## Start Page extract

Why do powerful nations respect North Korea's autonomy?

Right. The resources to take out NK so badly in a conventional preemptive strike so as to prevent a disastrous first counterstrike(*) are not there, mobilizing the kind of force it would take would get noticed well before they got to that level.

(*Which would largely require also the NK army’s survivors of the first strike turning around and murdering their commanders and political officers rather than carry out their orders)

So your argument is that powerful nations like the US, Russa, and China respect NK’s autonomy because of international law, but also complain that the US government violates international law on a daily basis. Do you think that Russia and China are not willing to violate international law in places like the Ukraine or Nepal? Even leaving aside the clear misunderstanding of how international law works, the argument falls apart because the countries the OP is asking about routinely ignore the thing you say is the reason for NK’s autonomy being respected.

The North Korean leadership is perfectly aware of how to raise the cost of intervention and has been planning its defense around that strategy - artillery against Seoul (a non-military target,) nukes, etc. - with an eye on deterring Western intervention of that sort.

North Korea is often depicted as a crazy, loony, out-of-its-mind mental asylum, but I believe that, underneath all of that bluster and ridiculous behavior and colorful statements lies a regime that is cold-blooded, rational, logical and pragmatic. They know what could topple them, and how to prevent that from happening. I really do think that, at the end of the day most of the North Korean leadership has an accurate grasp of the situation and of reality.

Incidentally, I’ve wondered why North Korea doesn’t intentionally send hundreds of thousands of refugees northwards into China. It would mean fewer mouths to feed and also be a way of coercing China.

Because they know the Chinese would NOT be amused by an attempt to “coerce” them. (AIUI, those who already DO flee across the Yalu are not exactly treated nicely by the Chinese, either. )

Maybe because the Chinese would machine gun the refugees walking across the border?

There are already lots and lots of North Korean refugees who made it across the border and are living the good life as an undocumented alien in China. They didn’t walk across the border, they sneaked across. Anyone trying to just walk across is going be turned back or shot.

China would just send them back. It’s not like the NK army could do anything about it.

The NK retaliation to a preemptive strike might result in the deaths of hundreds of thousands of South Koreans and wide devastation. If there is a way to attack with enough force and suddenness to save some of those lives, it would require killing a huge number of innocent North Koreans. And acting so barbarically would play right into our enemies’ hands in the court of world opinion.

“Noble acts” and “freeing millions” might be worthwhile objectives, but North Korea isn’t the right place to try.

IIRC, the Iraqis were not starving. People opposed to Saddam (or women who ran into his sons) were in trouble, but women in general and Christians had more rights than in most Islamic states. Iraq was less brutal and more efficient than NK. Still brutal sure, but no comparison really.

In addition to the other responses, one of China’s prime reasons for not wanting the NK regime to fall is that they don’t want to deal with the refugees.

And I don’t blame China. NO ONE wants to deal with a bunch of half-starved, brain-washed North Koreans.

SK has programs in place to take care of NK defectors. Or should I say people that escape.

It takes months to try to get those folks to try to assimilate to a society where you have to make your own decisions about life.

## End Page extract

## Task A
According to the North Korea discussion, what is one of China's prime reasons for not wanting the NK regime to fall?
## Task B
Reproduce the rows verbatim from their first line through the line containing "v(0, -24.94) *", with both of those lines included.
The North Korea discussion and the rows that come after it are unrelated material.

## Start Stored data

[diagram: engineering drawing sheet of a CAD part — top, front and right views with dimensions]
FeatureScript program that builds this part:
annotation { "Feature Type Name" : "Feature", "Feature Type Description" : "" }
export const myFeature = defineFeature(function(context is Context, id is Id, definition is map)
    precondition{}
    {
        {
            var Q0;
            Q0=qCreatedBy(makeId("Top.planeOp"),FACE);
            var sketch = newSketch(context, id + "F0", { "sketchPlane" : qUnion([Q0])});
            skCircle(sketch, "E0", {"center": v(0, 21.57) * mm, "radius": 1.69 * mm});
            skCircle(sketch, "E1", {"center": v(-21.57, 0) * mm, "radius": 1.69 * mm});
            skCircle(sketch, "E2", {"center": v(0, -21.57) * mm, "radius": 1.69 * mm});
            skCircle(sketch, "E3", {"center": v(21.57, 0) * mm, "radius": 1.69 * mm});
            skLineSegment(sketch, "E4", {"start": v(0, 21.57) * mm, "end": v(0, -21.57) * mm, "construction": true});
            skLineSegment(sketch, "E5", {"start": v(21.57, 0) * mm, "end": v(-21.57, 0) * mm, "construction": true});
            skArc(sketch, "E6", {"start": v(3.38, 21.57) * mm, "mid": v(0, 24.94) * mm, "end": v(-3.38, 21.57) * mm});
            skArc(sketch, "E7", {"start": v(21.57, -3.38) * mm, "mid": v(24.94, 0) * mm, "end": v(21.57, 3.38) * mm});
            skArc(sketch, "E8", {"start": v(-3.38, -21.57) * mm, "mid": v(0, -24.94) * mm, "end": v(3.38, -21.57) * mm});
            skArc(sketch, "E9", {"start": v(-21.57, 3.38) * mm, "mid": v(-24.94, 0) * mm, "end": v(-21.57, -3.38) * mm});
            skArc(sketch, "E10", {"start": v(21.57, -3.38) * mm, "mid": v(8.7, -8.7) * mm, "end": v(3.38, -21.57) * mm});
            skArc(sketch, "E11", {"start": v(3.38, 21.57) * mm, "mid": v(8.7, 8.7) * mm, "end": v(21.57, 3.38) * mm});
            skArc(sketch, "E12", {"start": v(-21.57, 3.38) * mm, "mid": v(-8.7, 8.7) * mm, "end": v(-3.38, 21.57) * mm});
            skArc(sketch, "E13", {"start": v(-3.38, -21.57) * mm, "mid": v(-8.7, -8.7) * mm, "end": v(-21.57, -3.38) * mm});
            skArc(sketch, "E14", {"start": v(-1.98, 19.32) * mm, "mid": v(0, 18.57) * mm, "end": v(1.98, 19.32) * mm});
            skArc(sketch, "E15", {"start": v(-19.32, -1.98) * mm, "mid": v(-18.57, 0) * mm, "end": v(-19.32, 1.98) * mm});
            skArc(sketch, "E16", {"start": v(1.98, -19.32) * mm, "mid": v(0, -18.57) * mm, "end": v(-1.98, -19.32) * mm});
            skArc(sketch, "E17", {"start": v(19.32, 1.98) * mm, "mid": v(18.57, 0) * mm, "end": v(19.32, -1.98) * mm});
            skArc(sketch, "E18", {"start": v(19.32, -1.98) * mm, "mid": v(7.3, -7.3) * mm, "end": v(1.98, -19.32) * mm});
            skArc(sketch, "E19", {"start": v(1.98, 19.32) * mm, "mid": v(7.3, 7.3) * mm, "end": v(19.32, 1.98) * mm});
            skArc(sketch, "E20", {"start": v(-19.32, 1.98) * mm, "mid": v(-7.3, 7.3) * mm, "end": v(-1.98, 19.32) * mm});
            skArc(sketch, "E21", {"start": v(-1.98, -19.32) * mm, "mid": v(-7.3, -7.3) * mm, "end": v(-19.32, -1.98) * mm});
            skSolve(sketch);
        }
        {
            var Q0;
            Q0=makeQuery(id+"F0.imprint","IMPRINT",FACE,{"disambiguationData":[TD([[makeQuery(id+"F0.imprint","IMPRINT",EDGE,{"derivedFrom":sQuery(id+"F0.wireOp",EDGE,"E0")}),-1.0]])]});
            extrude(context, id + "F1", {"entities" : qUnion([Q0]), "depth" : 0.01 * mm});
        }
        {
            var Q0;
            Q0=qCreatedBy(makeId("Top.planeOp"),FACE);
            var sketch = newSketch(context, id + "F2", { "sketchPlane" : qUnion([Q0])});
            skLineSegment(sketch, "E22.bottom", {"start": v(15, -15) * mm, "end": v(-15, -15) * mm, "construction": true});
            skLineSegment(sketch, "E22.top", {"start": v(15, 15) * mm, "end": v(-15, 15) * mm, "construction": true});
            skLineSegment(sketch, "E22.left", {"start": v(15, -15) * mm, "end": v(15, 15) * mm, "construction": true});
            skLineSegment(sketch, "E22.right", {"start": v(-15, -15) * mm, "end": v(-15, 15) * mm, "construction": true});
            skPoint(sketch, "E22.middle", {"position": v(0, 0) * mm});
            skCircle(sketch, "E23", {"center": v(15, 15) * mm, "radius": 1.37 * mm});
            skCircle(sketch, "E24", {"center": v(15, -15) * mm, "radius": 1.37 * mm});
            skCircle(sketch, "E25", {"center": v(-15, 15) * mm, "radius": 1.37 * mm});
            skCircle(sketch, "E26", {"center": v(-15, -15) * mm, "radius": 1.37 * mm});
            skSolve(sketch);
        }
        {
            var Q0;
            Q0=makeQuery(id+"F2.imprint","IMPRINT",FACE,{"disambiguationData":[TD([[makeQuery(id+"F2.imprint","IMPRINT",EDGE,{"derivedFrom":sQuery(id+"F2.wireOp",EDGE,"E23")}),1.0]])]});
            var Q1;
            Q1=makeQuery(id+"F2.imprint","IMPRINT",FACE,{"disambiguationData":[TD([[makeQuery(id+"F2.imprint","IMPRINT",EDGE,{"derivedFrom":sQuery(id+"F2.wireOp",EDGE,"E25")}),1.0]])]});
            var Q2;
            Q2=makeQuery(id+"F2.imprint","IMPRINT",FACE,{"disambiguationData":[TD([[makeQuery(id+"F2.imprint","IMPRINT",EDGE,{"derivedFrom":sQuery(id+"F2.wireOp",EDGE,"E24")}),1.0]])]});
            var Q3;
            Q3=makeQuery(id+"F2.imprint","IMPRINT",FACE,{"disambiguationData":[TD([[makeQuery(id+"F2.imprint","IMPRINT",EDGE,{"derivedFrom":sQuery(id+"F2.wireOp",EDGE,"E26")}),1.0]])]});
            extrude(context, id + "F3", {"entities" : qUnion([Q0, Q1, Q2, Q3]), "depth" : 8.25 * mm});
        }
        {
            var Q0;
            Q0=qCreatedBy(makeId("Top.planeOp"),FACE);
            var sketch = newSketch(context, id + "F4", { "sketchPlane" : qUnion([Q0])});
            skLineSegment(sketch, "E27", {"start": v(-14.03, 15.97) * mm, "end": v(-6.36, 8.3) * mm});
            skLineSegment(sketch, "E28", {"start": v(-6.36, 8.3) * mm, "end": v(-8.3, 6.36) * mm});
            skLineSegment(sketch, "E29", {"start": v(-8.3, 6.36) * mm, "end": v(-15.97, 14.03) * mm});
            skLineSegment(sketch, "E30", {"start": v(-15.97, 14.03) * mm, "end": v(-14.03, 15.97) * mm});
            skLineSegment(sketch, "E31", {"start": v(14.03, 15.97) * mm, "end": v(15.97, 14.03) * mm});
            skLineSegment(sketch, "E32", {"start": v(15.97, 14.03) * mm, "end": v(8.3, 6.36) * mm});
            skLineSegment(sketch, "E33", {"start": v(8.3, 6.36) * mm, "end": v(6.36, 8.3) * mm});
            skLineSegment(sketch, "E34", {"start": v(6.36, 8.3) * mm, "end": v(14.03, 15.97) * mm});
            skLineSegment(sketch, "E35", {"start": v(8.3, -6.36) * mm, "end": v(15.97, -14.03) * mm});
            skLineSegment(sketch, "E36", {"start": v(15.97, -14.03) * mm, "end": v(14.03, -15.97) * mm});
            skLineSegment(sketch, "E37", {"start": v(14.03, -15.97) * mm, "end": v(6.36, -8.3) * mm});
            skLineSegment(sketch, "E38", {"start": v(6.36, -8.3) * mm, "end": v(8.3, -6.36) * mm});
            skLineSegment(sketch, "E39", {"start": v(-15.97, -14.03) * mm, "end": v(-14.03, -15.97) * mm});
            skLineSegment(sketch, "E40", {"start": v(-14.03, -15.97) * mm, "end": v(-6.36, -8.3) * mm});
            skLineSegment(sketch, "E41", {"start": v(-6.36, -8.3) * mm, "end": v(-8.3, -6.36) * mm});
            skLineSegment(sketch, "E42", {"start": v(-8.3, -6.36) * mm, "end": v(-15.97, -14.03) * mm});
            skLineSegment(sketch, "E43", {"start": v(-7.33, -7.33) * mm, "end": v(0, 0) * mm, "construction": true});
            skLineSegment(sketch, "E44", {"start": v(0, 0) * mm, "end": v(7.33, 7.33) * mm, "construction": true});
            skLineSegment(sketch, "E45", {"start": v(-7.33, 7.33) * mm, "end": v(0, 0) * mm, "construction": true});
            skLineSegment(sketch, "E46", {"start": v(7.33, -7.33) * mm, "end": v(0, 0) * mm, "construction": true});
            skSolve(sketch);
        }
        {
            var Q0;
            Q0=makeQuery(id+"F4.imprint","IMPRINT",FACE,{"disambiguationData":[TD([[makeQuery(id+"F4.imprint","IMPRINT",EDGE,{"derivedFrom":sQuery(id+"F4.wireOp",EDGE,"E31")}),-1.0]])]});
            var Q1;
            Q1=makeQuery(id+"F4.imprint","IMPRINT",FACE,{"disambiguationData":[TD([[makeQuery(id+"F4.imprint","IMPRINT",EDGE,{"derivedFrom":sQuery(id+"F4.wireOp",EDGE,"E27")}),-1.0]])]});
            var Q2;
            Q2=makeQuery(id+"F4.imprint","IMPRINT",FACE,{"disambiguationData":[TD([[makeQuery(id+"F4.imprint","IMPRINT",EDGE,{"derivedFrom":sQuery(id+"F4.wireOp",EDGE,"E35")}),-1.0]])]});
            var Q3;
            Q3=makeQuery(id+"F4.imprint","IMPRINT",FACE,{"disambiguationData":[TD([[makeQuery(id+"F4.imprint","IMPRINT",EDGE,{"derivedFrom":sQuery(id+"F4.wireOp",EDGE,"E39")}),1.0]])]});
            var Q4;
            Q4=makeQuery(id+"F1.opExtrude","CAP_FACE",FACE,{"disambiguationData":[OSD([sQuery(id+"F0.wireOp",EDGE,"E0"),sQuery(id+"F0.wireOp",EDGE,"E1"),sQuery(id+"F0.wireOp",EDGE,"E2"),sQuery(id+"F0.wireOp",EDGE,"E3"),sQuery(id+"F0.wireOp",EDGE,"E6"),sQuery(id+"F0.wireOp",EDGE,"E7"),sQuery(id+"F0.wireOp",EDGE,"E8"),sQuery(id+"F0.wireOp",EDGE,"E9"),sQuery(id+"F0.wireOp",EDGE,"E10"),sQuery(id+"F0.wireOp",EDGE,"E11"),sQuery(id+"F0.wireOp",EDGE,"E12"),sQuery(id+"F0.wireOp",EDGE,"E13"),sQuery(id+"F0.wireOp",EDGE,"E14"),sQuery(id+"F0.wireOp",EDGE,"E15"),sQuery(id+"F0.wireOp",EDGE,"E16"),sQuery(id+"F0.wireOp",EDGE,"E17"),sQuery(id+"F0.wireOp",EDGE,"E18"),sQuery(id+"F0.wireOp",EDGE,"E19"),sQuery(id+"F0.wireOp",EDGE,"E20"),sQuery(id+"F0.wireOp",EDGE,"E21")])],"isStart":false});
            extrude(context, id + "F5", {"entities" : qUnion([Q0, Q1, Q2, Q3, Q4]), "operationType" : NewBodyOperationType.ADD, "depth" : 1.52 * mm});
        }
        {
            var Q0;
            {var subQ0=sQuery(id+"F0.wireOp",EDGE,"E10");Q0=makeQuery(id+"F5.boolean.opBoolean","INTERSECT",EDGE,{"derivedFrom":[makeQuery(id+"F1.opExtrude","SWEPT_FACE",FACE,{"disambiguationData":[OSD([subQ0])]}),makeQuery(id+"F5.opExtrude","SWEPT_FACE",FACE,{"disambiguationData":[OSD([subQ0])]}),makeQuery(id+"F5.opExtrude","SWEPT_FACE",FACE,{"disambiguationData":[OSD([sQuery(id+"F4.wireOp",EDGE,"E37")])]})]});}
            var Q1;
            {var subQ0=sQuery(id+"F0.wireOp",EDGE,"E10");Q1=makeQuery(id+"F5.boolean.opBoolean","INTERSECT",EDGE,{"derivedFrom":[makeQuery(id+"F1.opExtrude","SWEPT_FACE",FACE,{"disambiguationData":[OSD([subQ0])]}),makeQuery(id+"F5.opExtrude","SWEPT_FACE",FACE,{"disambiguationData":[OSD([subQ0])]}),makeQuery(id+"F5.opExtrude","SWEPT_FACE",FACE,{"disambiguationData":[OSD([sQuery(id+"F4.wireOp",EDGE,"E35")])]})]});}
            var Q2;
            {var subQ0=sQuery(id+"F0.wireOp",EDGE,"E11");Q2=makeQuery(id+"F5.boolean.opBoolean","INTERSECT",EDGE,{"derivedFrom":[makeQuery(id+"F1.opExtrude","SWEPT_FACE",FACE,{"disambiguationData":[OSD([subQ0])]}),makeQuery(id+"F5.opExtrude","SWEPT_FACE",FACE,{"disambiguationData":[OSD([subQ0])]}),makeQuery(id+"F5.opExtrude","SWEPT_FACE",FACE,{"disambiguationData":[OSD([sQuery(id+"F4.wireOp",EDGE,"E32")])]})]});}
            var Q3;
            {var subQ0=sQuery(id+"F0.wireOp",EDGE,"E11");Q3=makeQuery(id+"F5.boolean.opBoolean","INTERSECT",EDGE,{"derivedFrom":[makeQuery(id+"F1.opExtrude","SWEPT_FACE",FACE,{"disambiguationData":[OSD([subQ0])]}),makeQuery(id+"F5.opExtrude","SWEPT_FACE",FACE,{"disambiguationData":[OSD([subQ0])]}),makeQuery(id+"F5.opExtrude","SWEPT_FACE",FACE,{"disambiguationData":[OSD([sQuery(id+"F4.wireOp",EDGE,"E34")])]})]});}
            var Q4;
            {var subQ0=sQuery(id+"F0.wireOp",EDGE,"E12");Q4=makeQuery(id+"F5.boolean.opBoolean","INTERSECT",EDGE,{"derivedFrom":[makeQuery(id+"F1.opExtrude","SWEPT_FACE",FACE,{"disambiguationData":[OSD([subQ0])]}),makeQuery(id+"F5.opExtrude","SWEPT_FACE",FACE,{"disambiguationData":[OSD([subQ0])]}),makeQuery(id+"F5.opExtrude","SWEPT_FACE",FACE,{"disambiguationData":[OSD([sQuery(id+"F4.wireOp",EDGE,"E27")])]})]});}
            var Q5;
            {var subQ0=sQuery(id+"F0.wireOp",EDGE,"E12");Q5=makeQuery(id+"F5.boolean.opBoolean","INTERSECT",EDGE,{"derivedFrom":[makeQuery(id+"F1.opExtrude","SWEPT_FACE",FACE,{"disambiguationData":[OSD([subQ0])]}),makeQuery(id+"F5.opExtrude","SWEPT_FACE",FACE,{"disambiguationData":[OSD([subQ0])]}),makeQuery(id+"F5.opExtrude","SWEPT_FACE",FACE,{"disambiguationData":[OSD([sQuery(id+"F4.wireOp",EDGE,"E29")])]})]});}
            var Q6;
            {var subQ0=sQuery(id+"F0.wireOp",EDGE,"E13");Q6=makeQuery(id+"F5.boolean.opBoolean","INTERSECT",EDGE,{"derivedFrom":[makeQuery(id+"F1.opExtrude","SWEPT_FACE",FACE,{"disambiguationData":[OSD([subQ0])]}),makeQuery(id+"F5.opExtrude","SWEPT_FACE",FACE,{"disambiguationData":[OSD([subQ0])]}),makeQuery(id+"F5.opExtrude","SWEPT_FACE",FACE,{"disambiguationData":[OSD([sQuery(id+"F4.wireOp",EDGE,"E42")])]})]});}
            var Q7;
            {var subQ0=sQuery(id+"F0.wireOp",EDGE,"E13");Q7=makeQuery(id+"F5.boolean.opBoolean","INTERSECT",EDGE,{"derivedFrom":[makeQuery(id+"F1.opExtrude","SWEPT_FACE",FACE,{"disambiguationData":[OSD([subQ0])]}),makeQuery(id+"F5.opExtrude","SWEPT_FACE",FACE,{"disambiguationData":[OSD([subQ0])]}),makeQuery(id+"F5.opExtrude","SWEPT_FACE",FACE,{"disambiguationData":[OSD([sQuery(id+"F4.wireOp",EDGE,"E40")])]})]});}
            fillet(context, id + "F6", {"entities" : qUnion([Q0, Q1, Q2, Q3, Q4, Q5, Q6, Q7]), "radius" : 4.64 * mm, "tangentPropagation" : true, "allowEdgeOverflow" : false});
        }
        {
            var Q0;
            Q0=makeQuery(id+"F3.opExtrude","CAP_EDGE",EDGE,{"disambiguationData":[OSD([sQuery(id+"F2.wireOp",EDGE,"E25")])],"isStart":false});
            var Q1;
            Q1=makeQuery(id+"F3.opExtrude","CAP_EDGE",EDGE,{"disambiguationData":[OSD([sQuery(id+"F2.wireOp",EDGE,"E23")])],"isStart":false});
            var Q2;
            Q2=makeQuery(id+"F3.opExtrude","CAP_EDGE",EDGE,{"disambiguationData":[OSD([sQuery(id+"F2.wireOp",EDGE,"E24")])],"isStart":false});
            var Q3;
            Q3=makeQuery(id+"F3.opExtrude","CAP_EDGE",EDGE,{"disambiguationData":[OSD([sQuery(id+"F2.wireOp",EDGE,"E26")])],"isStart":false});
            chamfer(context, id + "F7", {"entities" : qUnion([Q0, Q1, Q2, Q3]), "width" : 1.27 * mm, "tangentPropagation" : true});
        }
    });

## End Stored data

## Written solution A
China doesn't want to deal with the refugees.

## Written solution B
[diagram: engineering drawing sheet of a CAD part — top, front and right views with dimensions]
FeatureScript program that builds this part:
annotation { "Feature Type Name" : "Feature", "Feature Type Description" : "" }
export const myFeature = defineFeature(function(context is Context, id is Id, definition is map)
    precondition{}
    {
        {
            var Q0;
            Q0=qCreatedBy(makeId("Top.planeOp"),FACE);
            var sketch = newSketch(context, id + "F0", { "sketchPlane" : qUnion([Q0])});
            skCircle(sketch, "E0", {"center": v(0, 21.57) * mm, "radius": 1.69 * mm});
            skCircle(sketch, "E1", {"center": v(-21.57, 0) * mm, "radius": 1.69 * mm});
            skCircle(sketch, "E2", {"center": v(0, -21.57) * mm, "radius": 1.69 * mm});
            skCircle(sketch, "E3", {"center": v(21.57, 0) * mm, "radius": 1.69 * mm});
            skLineSegment(sketch, "E4", {"start": v(0, 21.57) * mm, "end": v(0, -21.57) * mm, "construction": true});
            skLineSegment(sketch, "E5", {"start": v(21.57, 0) * mm, "end": v(-21.57, 0) * mm, "construction": true});
            skArc(sketch, "E6", {"start": v(3.38, 21.57) * mm, "mid": v(0, 24.94) * mm, "end": v(-3.38, 21.57) * mm});
            skArc(sketch, "E7", {"start": v(21.57, -3.38) * mm, "mid": v(24.94, 0) * mm, "end": v(21.57, 3.38) * mm});
            skArc(sketch, "E8", {"start": v(-3.38, -21.57) * mm, "mid": v(0, -24.94) * mm, "end": v(3.38, -21.57) * mm});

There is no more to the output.